#### WORK INSTRUCTIONS
(1) In the RDKit chirality thread, list every RDKit function or method that is called in the code.
(2) Answer these questions about the RDKit chirality thread:
(a) On what day and at what time was Greg Landrum's message sent?
(b) According to Greg, what do the two images correspond to?
(c) In the substructure mapping, which m1 atom does m2 atom 9 match?
(3) Reproduce the passage of the RDKit chirality thread that begins at the words "I think you're" and ends after the words "In [4]: Chem.FindMolChiralCenters(m1)".

#### TEXT FOR ANALYSIS
++++++++++

Re: [Rdkit-discuss] changes in chirality in rdkit?

2020-07-15 Thread Bennion, Brian via Rdkit-discuss
Ok Greg.  thank you for the sneak preview.

brian


From: Greg Landrum 
Sent: Tuesday, July 14, 2020 11:36 PM
To: Bennion, Brian 
Cc: Rafal Roszak ; RDKit Discuss 

Subject: Re: [Rdkit-discuss] changes in chirality in rdkit?

Hi Brian,

I think you're misinterpreting the drawings. Those two images look like they 
correspond to the same molecule.

The easiest way to check things like this without having to interpret drawings 
is to use Chem.FindMolChiralCenters, which will show you absolute stereo labels 
for all stereoatoms:
In [2]: m1 = 
Chem.MolFromSmiles('OC[C@@H]1O[C@H](Cn2c(N33)nnc2[C@@H]2OCCC2)CC1')
In [3]: m2 = 
Chem.MolFromSmiles('OC[C@H]1CC[C@@H](Cn2c([C@H]3CCCO3)nnc2N22)O1')
In [4]: Chem.FindMolChiralCenters(m1)
Out[4]: [(2, 'R'), (4, 'S'), (16, 'R')]
In [5]: Chem.FindMolChiralCenters(m2)
Out[5]: [(2, 'R'), (5, 'S'), (9, 'R')]
Here's the substructure mapping between those molecules:
In [16]: match = m1.GetSubstructMatch(m2)
In [17]: match[2]
Out[17]: 2
In [18]: match[5]
Out[18]: 4
In [19]: match[9]
Out[19]: 16

The "R" and "S" labels that function produces are not necessarily correct 
according to IUPAC rules (though in this case they are), but they are 
consistently calculated.

++++++++++

#### DATA SHOWN
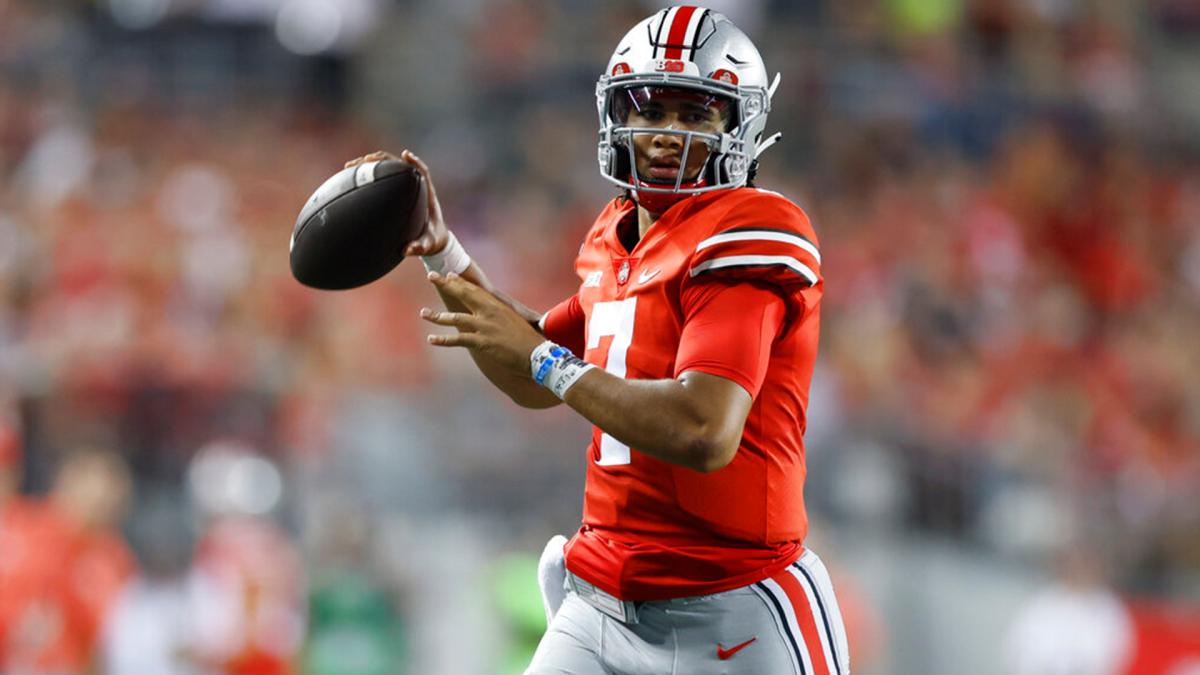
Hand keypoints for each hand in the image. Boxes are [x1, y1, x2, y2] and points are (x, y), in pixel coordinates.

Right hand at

++++++++++

#### TASK SOLUTIONS
(1) Chem.MolFromSmiles, Chem.FindMolChiralCenters, GetSubstructMatch

(2)
(a) Tuesday, July 14, 2020, at 11:36 PM
(b) The same molecule
(c) Atom 16

(3)
I think you're misinterpreting the drawings. Those two images look like they 
correspond to the same molecule.

The easiest way to check things like this without having to interpret drawings 
is to use Chem.FindMolChiralCenters, which will show you absolute stereo labels 
for all stereoatoms:
In [2]: m1 = 
Chem.MolFromSmiles('OC[C@@H]1O[C@H](Cn2c(N33)nnc2[C@@H]2OCCC2)CC1')
In [3]: m2 = 
Chem.MolFromSmiles('OC[C@H]1CC[C@@H](Cn2c([C@H]3CCCO3)nnc2N22)O1')
In [4]: Chem.FindMolChiralCenters(m1)